**Work request 1**
Translate this sentence from the RabbitMQ retries article into Spanish: "Our 2 workers will try and use external services to send emails and webhooks."

**Document segment**
RabbitMQ Retries — The (new) Full Story

Implementing a semantic and powerful AMQP retry mechanism using DLX and Delayed Exchange.

RabbitMQ Retries — The (new) Full Story
Credits Alex Shute / Unsplash

When implementing event-driven architectures with the help of AMQP, you inevitably come to racking your brain over the message-retrying topic.

After reading a ton of documentation and making several tests over the years with one strategy or another (particularly from this post : RabbitMQ Retries — The Full Story); I often got frustrated with the solutions I came up with — feeling "hacky".

I finally came up with an elegant, simple and semantic pattern I'll try to describe here, from simplest concepts to advanced ones.

TL; DR

Here's the full solution diagram.

AMQP retry architecture

Our use-case

Something I dislike about other guides are the use-cases. In my opinion, a great example use-case is certainly minimalist; but realistic.

So let's take a brand new one : a notification service :

  • We're reading {some events} from {some source},
  • and dispatching them to several services. Let's say
    • email
    • and webhooks
Simple yet realistic queuing use-case

The base system features :

  • 1 exchange : notification-exchange
    — can be of any type for this example
  • 2 work queues : email-queue and webhook-queue
    — bound to the exchange
  • 2 consumers : here workers
    — one consuming each queue

Our 2 workers will try and use external services to send emails and webhooks.

Option A — The naive nack(requeue)

**Information shown**
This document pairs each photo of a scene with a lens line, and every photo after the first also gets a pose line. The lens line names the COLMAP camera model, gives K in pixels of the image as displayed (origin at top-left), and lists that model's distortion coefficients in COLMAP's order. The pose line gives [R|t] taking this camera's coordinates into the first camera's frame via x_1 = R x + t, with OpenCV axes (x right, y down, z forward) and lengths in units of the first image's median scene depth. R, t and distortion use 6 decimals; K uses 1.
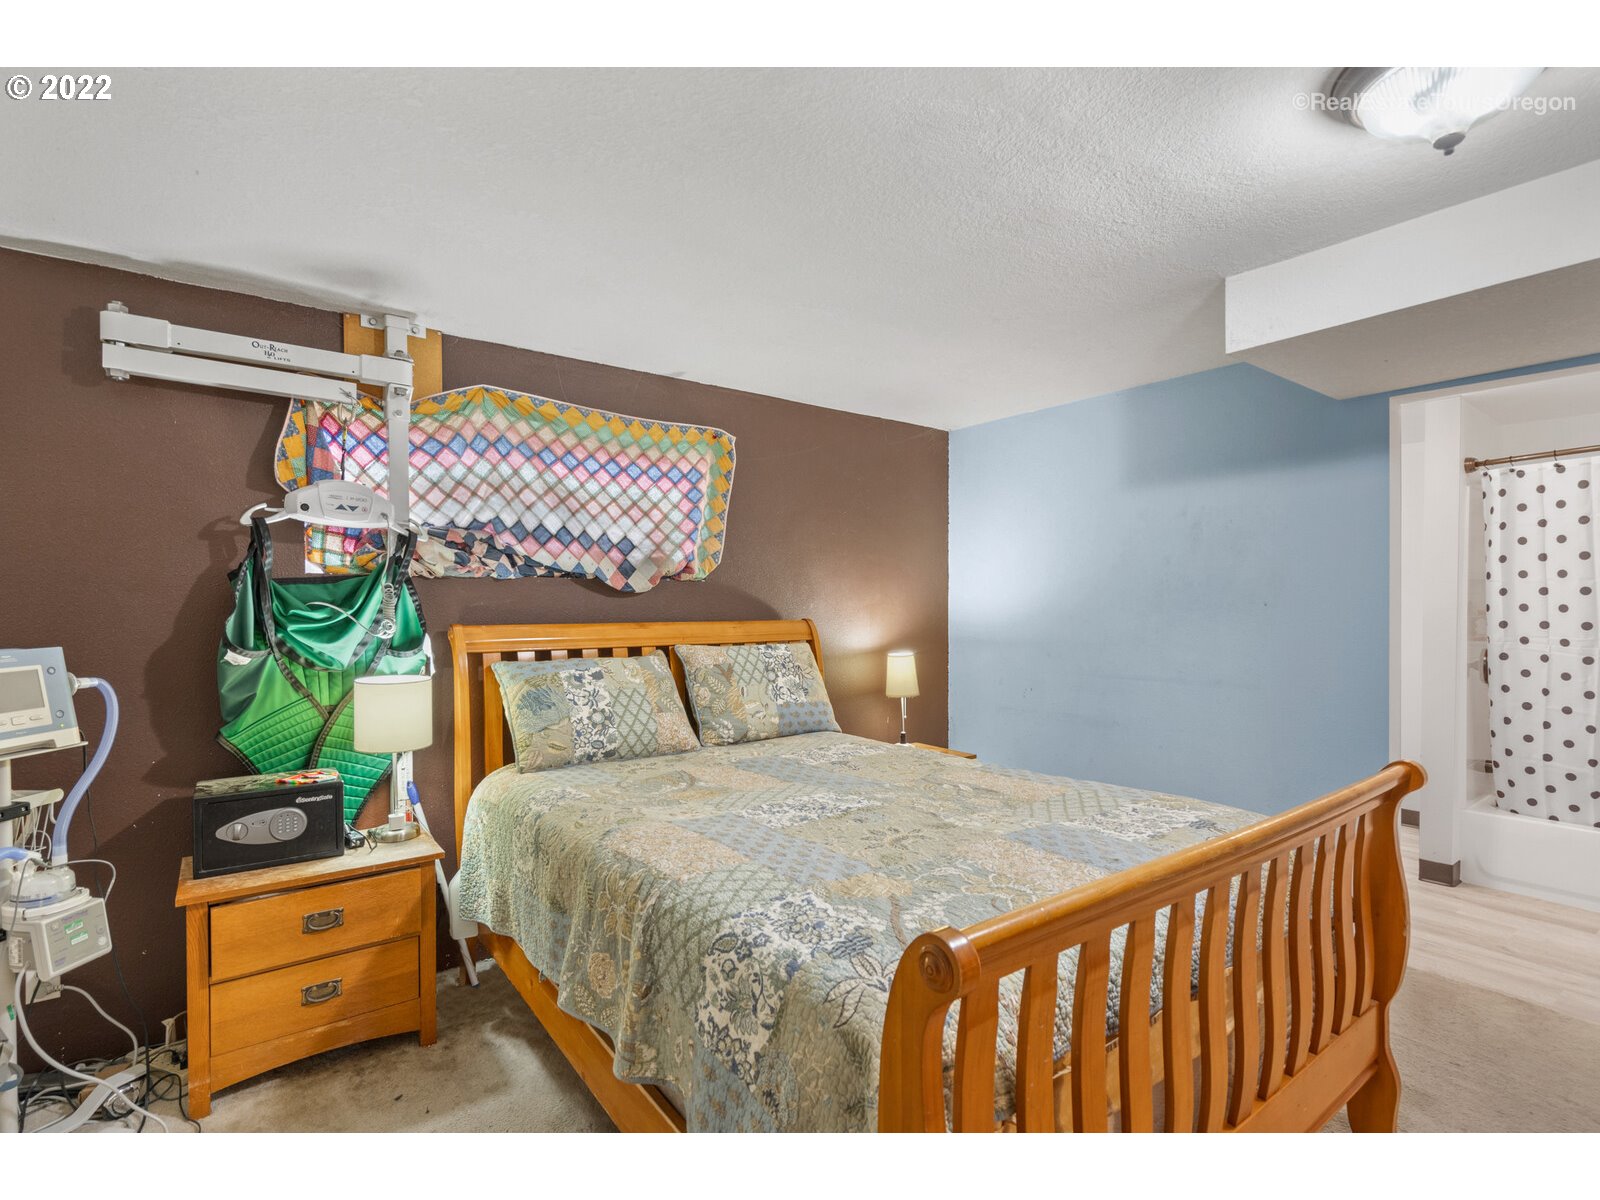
lens RADIAL K [[750.4, 0, 798.9], [0, 750.4, 598.2], [0, 0, 1]] dist [-0.001807, 0.001228]
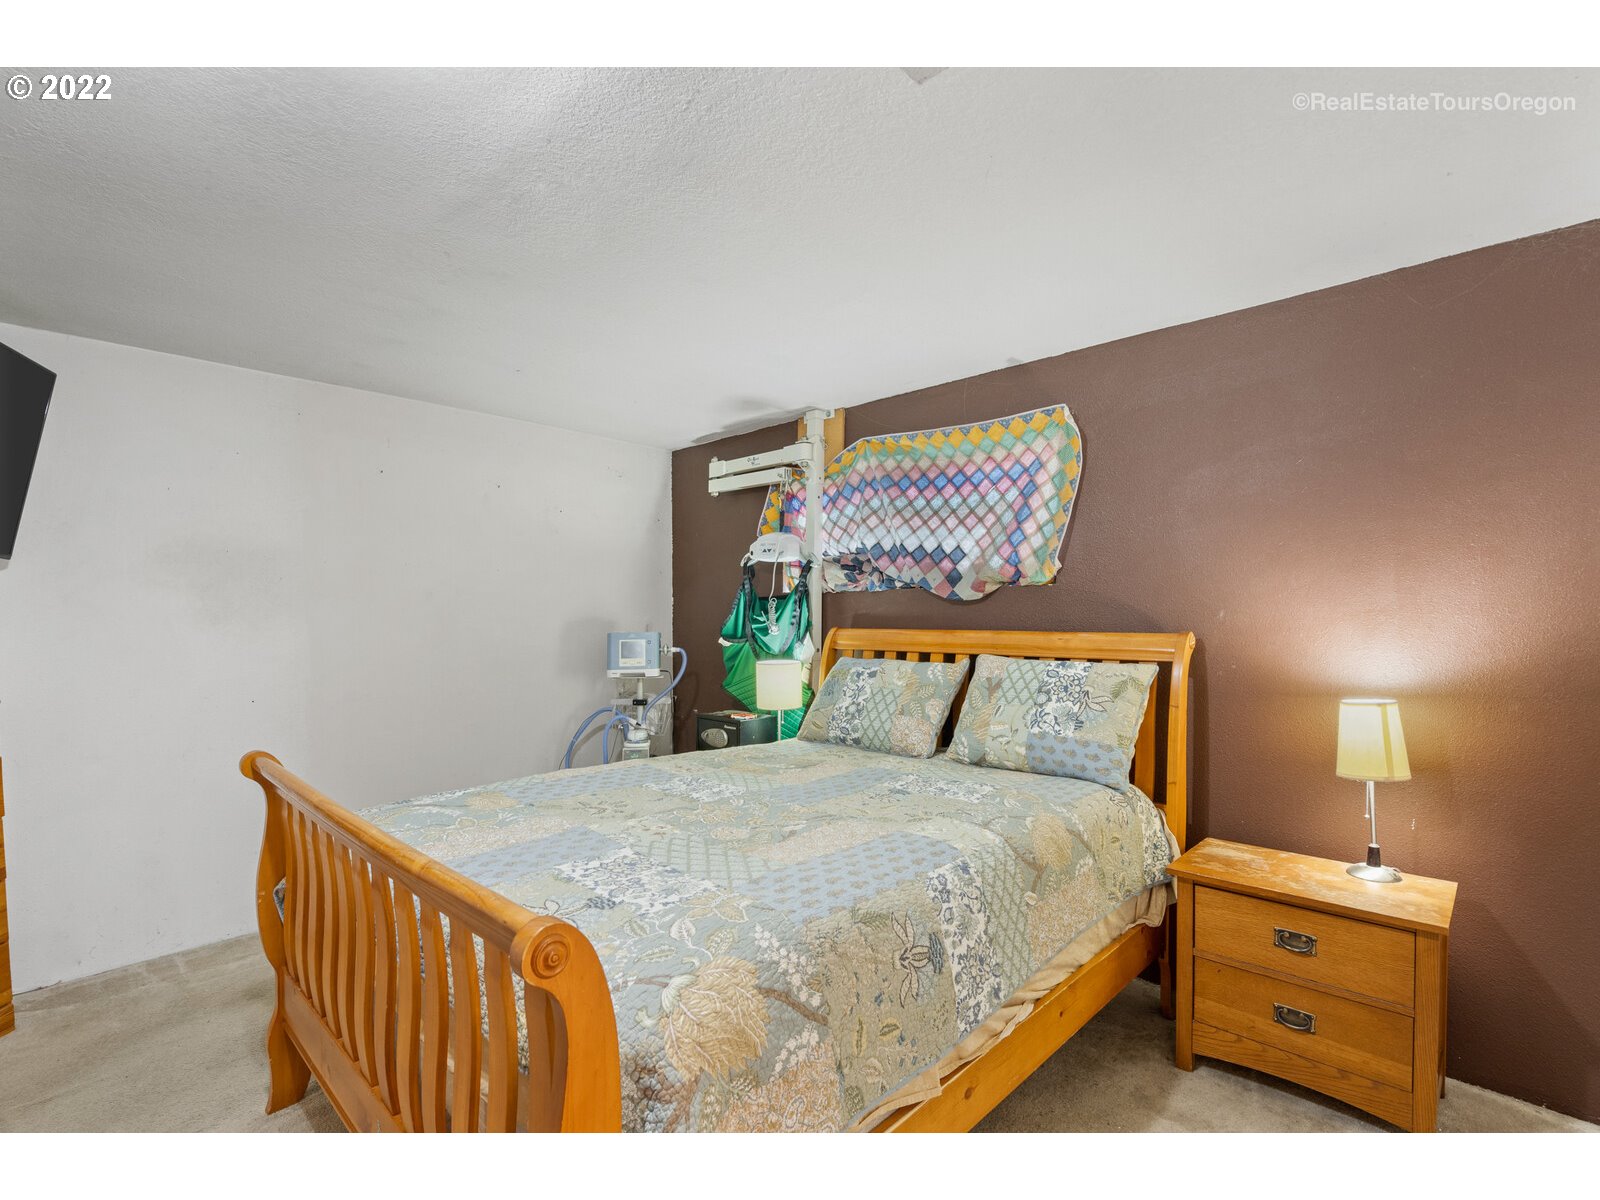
lens RADIAL K [[750.4, 0, 817.3], [0, 750.4, 638.0], [0, 0, 1]] dist [-0.001807, 0.001228]
pose [[0.189288, 0.029248, -0.981486, 0.770032], [0.005716, 0.999507, 0.030887, 0.011108], [0.981905, -0.011457, 0.189028, 0.645110]]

**Work request 2**
In the entries, take everything from the start down through the line containing "638.0], [0, 0, 1]] dist [-0.001807, 0.001228]". Rewrite those lines with "lens line" swapped for "calibration line" and nothing else changed, leaving out the pictures.

**Exercise solution 1**
Nuestros 2 workers intentarán utilizar servicios externos para enviar correos electrónicos y webhooks.

**Exercise solution 2**
This document pairs each photo of a scene with a calibration line, and every photo after the first also gets a pose line. The calibration line names the COLMAP camera model, gives K in pixels of the image as displayed (origin at top-left), and lists that model's distortion coefficients in COLMAP's order. The pose line gives [R|t] taking this camera's coordinates into the first camera's frame via x_1 = R x + t, with OpenCV axes (x right, y down, z forward) and lengths in units of the first image's median scene depth. R, t and distortion use 6 decimals; K uses 1.
lens RADIAL K [[750.4, 0, 798.9], [0, 750.4, 598.2], [0, 0, 1]] dist [-0.001807, 0.001228]
lens RADIAL K [[750.4, 0, 817.3], [0, 750.4, 638.0], [0, 0, 1]] dist [-0.001807, 0.001228]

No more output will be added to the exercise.